* INPUT DATA *
= Beginning of Section =

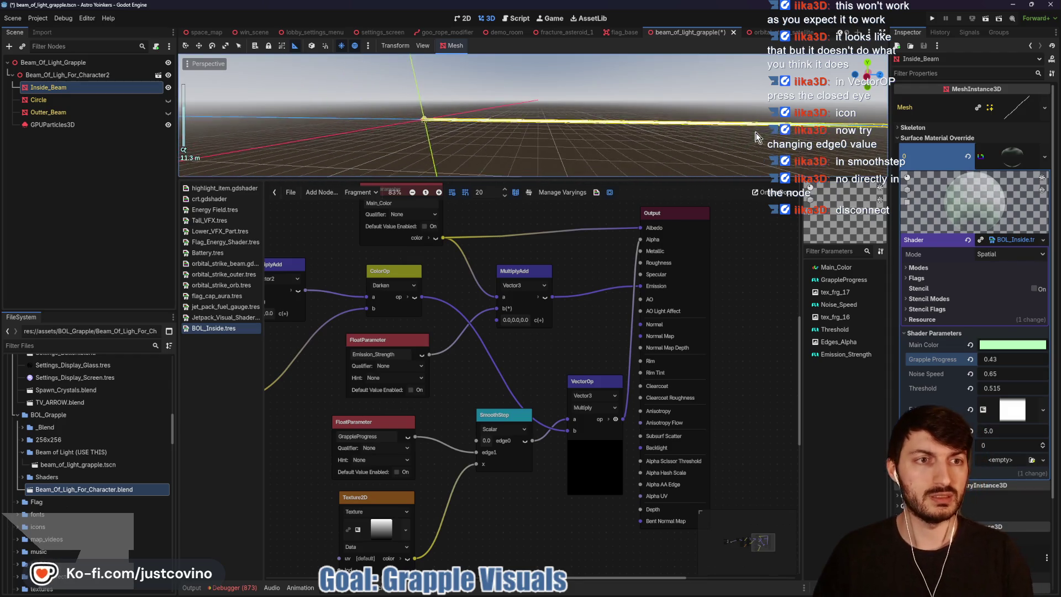
Step: Sweep Grapple Progress from 0.35 up to 1.815 while watching the beam, ending at 1.205
drag(646, 140, 694, 132)
drag(997, 361, 989, 361)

= End of Section =

* THE PROBLEM *
Each line of the listing above must be given again exactly; the pictures are to be left out.

* TASK OUTPUT *
Step: Sweep Grapple Progress from 0.35 up to 1.815 while watching the beam, ending at 1.205
drag(646, 140, 694, 132)
drag(997, 361, 989, 361)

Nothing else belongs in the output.